Положим, с одной стороны, это так. Ибо Святая Мария в изображении художника — обыкновенная горожанка, чье психологическое состояние, отразившееся на полотне, покоится на правде жизни: она страшится за судьбу своего сына, отдаваемого в жертву людям. Пусть даже во имя их спасения. Отдаваемого в борьбе с искушением защитить его от них».
Повторяю: Рафаэлева Мадонна «страшится за судьбу своего сына, отдаваемого в жертву людям. Пусть даже во имя их спасения. Отдаваемого в борьбе с искушением защитить его от них». Но…
«Все это действительно ярко «прописано» в картине — с моей точки зрения, слишком ярко, ибо мысль художника прочитывается с недвусмысленной, к сожалению, определенностью. Поэтому раздражает аллегорическая тенденциозность автора, тяготеющая над всей формой, в угоду которой приносятся чисто живописные качества картины. Художник концентрирует волю на прояснении мысли, умозрительной концепции своей работы и расплачивается за это рыхлостью живописи, ее анемичностью».
«Слишком ярко», «слишком красиво» — не раз появляется в суждениях Тарковского и об архитектуре. Здесь мысль продлевается: каждый, кто позволяет себе в чем-то излишество, должен за него расплачиваться. В данном случае, по Тарковскому так и происходит: акцентируя аллегорическое содержание картины, Рафаэль платит «рыхлостью живописи, ее анемичностью».

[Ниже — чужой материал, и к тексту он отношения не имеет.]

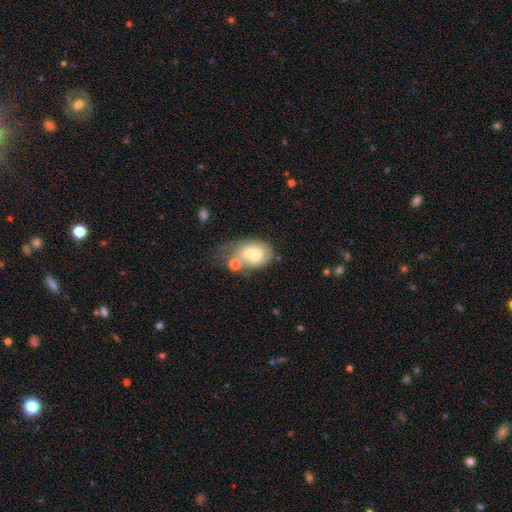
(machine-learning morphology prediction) A smooth galaxy with no disk features (49%). Merging: merger (45%).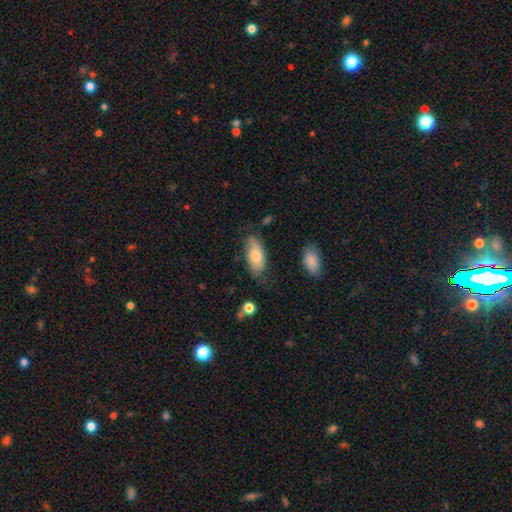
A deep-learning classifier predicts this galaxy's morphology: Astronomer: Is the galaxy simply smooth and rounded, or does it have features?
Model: smooth — 74%.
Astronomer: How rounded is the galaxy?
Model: in between — 89%.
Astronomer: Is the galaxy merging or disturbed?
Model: none — 68%.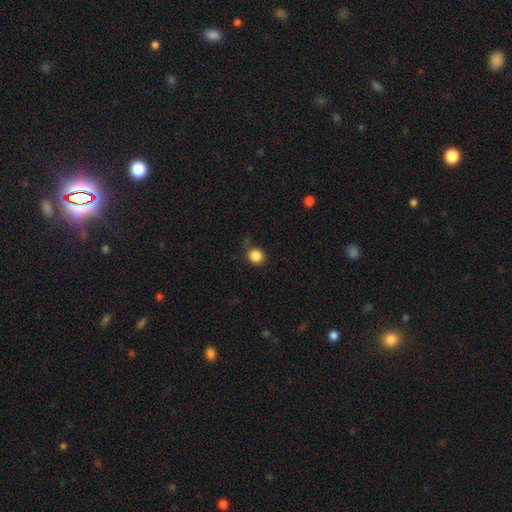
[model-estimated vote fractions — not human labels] The model was most divided on "merging": none: 75%, minor disturbance: 17%, major disturbance: 5%, merger: 2%. More confident: how rounded — round (88%); smooth or featured — smooth (86%).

Что такое «рыхлость, анемичность живописи Рафаэля» Тарковский разъясняет через противопоставление…
«Я говорю о ВОЛЕ, ЭНЕРГИИ И ЗАКОНЕ НАПРЯЖЕНИЯ В ЖИВОПИСИ, КОТОРЫЙ ПРЕДСТАВЛЯЕТСЯ МНЕ ОБЯЗАТЕЛЬНЫМ И БЕЗУСЛОВНЫМ.. Я нахожу этот закон выраженным в работах современника Рафаэля, венецианца Карпаччо. В своем творчестве он действительно решает нравственные проблемы, возникающие перед людьми Возрождения, ослепленными нахлынувшей на них предметной, вещественной и людской реальностью. Решает истинно живописными, а не литературными средствами в отличие от «Сикстинской Мадонны», ПОПАХИВАЮЩЕЙ ПРОПОВЕДЬЮ И ИЗМЫШЛЕНИЯМИ. Новые взаимоотношения личности с материальной реальностью выражены у него мужественно и достойно — он не впадает в СЕНТИМЕНТАЛЬНУЮ КРАЙНОСТЬ, умея скрыть свою пристрастность, трепетный восторг перед лицом человеческого раскрепощения».

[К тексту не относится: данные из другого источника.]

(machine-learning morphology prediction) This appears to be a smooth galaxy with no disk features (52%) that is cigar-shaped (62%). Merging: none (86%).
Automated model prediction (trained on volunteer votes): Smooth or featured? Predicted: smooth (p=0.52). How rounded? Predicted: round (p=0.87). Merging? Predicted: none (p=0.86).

Произнеся суждение о том, что должен
собой представлять ХУДОЖЕСТВЕННЫЙ ОБРАЗ,
Андрей Тарковский покушается на легенду,
общепризнанный идеал всех возможных совершенств.
Сжавшись от ужаса перед покушением, переходим к работам мало кому известного венецианца Витторе Карпаччо...
В картине три плана… Дальний с горами в дымке расширяет масштаб Проповеди до вселенского. Это — трюк, которым пользуются художники эпохи Возрождения, чтобы передать значимость здесь-сейчас происходящего. Второй план состоит из куда-то бегущих — пульсирующих — построек самых разных, пронизанных остроконечными минаретами. На первом плане изображена группа людей разных конфессий. Последователи ислама, потрясенные проповедью, обдумывают услышанное. Делятся впечатлениями бородатые мужчины, женщины, сидящие на паперти по исламскому обычаю, так же потрясены услышанным. Что еще сказать? Лучше передать слово Андрею Тарковскому…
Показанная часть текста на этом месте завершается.